On Wednesday, Meta unveiled “Imagine with Meta AI,” a free, standalone website that utilizes their Emu image synthesis algorithm to generate artificial intelligence images. Meta trained the AI model to generate a new image from a textual prompt using 1.1 billion publicly viewable images on Instagram and Facebook. Instagram, other messaging, and social media applications were the only ones that could use Meta’s version of the technology.
A photo of you (or one you captured) would likely be essential in Emu’s training if you are active on Instagram or Facebook. The ancient adage “If you’re not paying for it, you are the product” has assumed a somewhat different connotation nowadays. Meta utilized a limited sample of Instagram’s total photo library to train its AI model, even though users submitted over 955 million photos every day as of 2016.
You can be assured that your Instagram or Facebook images won’t be used to train Meta’s AI models in the future if you set them to private. That is until the firm decides to modify its policy.
Using what it “knows” about visual concepts learned from the training data, imagine that Meta AI generates new visuals, much like Stable Diffusion, DALL-E 3, and Midjourney. You can import your existing Facebook or Instagram account to create a Meta account, which is necessary for image creation on the new platform. Four JPEG-format photos with dimensions of 1280×1280 pixels are generated for every generation. A little “Imagined with AI” watermark logo appears at the “bottom left-hand corner” of the images.

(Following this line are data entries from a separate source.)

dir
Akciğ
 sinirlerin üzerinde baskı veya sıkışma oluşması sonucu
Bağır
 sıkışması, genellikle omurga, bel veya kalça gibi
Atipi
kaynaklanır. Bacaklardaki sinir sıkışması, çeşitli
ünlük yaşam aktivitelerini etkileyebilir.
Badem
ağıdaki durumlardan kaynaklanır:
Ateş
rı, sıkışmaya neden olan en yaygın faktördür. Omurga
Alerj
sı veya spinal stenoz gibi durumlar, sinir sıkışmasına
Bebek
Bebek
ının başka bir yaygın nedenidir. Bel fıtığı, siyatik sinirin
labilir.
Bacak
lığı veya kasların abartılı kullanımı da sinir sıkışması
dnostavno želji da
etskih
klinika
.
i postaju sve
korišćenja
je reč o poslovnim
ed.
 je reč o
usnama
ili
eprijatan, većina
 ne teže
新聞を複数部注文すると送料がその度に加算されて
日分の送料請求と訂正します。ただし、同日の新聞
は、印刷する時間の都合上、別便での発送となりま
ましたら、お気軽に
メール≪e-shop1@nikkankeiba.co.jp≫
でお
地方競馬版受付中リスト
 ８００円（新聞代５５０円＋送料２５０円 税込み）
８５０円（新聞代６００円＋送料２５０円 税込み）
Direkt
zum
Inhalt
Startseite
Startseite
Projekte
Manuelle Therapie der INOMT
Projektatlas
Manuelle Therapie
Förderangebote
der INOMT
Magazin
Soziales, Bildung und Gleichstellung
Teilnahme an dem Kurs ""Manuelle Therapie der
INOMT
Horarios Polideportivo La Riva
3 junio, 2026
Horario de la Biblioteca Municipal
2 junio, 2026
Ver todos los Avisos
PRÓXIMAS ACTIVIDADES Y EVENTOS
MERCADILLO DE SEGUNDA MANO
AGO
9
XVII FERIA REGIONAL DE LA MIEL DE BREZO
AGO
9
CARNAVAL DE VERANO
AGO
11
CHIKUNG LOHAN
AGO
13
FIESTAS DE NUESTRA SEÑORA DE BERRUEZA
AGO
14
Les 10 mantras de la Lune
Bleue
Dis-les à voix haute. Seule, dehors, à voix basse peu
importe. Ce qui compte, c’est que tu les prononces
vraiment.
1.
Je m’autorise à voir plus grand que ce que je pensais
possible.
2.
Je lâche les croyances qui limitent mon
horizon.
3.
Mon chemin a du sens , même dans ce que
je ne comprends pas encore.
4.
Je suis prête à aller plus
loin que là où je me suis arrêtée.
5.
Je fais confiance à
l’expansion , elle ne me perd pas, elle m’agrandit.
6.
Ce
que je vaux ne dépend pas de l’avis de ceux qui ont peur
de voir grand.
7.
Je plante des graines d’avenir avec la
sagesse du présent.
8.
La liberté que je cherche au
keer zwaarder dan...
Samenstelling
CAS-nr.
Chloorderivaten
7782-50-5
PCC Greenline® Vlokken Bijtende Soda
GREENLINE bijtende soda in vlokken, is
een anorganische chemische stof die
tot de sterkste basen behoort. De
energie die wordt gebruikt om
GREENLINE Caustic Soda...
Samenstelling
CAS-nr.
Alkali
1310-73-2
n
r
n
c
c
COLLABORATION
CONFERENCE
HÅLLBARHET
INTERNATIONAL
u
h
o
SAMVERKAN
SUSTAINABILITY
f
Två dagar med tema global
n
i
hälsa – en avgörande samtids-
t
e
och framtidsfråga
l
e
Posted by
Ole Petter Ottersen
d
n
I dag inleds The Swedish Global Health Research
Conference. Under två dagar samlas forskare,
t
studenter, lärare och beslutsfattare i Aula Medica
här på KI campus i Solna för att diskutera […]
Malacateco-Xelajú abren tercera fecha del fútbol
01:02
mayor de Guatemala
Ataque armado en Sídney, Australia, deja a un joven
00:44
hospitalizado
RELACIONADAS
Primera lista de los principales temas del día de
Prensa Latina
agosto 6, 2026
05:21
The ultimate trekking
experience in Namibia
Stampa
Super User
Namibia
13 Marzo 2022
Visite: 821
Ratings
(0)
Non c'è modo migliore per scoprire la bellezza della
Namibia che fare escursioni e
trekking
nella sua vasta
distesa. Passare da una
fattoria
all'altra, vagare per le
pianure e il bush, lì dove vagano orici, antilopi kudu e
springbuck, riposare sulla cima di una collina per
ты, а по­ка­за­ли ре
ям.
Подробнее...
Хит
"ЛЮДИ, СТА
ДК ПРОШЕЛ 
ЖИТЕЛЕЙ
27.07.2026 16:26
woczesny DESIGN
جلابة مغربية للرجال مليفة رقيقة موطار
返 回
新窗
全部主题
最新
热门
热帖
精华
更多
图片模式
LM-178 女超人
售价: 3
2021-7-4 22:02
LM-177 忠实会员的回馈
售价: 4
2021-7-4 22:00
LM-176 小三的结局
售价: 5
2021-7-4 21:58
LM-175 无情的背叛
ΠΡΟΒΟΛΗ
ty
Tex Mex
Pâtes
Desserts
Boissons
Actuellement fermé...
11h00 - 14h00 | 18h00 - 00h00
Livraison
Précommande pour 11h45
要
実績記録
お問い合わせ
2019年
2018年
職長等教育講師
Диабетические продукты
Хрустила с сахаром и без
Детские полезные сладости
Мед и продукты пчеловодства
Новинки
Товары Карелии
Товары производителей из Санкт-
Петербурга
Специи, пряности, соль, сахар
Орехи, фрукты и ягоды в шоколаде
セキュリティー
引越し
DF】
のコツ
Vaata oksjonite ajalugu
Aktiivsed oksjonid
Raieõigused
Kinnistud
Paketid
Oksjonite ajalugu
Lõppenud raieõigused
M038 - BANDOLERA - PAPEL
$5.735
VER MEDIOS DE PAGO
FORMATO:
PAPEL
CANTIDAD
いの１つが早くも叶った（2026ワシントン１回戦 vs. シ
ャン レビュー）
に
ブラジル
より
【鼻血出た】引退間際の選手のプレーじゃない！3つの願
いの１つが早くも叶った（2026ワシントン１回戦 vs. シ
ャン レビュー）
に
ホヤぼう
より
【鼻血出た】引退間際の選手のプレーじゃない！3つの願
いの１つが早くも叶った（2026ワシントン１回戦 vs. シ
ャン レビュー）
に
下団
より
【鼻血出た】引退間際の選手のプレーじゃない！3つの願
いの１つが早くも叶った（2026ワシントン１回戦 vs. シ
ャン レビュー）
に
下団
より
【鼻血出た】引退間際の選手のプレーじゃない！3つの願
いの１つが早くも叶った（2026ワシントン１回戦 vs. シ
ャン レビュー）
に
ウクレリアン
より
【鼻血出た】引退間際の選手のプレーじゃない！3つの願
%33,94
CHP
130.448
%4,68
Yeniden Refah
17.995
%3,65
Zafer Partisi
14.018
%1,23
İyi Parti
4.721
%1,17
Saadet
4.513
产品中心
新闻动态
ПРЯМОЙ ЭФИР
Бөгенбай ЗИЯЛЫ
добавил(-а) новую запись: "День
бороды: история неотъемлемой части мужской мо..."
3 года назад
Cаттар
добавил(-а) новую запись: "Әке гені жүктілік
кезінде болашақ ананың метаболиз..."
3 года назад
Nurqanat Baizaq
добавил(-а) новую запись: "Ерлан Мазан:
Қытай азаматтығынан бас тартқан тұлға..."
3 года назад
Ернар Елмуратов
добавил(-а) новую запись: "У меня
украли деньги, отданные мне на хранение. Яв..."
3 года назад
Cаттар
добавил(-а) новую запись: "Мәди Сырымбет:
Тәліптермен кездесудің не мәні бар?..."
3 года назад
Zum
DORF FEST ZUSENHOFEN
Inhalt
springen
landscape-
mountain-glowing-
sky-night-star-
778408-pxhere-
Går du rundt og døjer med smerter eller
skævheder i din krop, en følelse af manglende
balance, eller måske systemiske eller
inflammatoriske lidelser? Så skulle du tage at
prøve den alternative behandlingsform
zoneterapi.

“We’ve enjoyed hearing from people about how they’re using imagine, Meta AI’s text-to-image generation feature, to make fun and creative content in chats,” according to a release from Meta. “Today, we’re expanding access to imagine outside of chats, making it available in the US to start at imagine.meta.com. This standalone experience for creative hobbyists lets you create images with technology from Emu, our image foundation model.”
Using our”Cat with a Beer” picture synthesis protocols, we ran a series of casual, low-stakes tests on Meta’s new AI image generator and discovered some visually interesting outcomes, as shown up top. (By the way, we found that a lot of the human-generated Emu photographs resembled the average Instagram fashion posts.)
AI-generated images of “a cat in a car holding a can of beer” created by Meta Emu on the “Imagine with Meta AI” website
Compared to Midjourney, Meta’s model does a decent job of producing photorealistic photos. While it may fall short of DALL-E 3, it excels at handling complicated cues compared to Stable Diffusion XL. It manages several media outputs with varying degrees of success, including watercolors, needlework, and pen-and-ink, but it needs to improve at producing text. People from all walks of life and all corners of the globe appear in its depictions. In terms of modern artificial intelligence picture synthesis, it seems to be about average.
Thanks to Instagram and Facebook, this is now a reality.
An AI-generated image of a “psychedelic emu” created on the “Imagine with Meta AI” website
In light of this, what is known about Emu, the AI model that powers Meta’s latest AI picture production capabilities? According to a study published by Meta in September, Emu’s capacity to produce high-quality photos is derived from a procedure known as “quality-tuning.” After pre-training, Emu prioritizes “aesthetic alignment” with a small selection of aesthetically pleasing images, as opposed to conventional text-to-image models that use a vast number of image-text combinations.
However, the above enormous pre-training dataset of 1.1 billion text-image pairs extracted from Instagram and Facebook is at the core of Emu. Meta doesn’t say where they got the training data for Emu or any of their other AI models in the study paper, but news from the Meta Connect 2023 conference quotes Meta’s president of global relations, Nick Clegg, as saying that they did.
Meta’s access to massive amounts of picture and caption data from its services represents a departure from previous approaches taken by AI businesses. Some models for creating synthetic images use photos that have been either illegally downloaded from the web or purchased from commercial image libraries. Out of all the papers we’ve read on major image synthesis models, the one by Meta on Emu is the first one that fails to disclaim the possibility that the model could generate reality-warping misinformation or damaging content. That represents how people have come to terms with the reality of AI image synthesis models, which are now ubiquitous. To what extent that is beneficial is debatable.
There is a tiny disclaimer at the bottom of the website that reads: “Images are and may be inaccurate or inappropriate.” Meta also appears to be dealing with possible harmful outputs with filters and an unfunctional watermarking system (“In the coming weeks, we’ll add invisible watermarking to the image with Meta AI experience for increased transparency and traceability,” the company says).
The 1.1 billion photos utilized to train the model may need to be corrected (can cats drink beer?), and they may not even be ethical in the opinion of the authors who have chosen to remain anonymous. Generating them, nevertheless, is entertaining. Of course, that happiness could be counterbalanced by just as much worry, depending on your mood and your perspective on the rate of AI picture synthesis.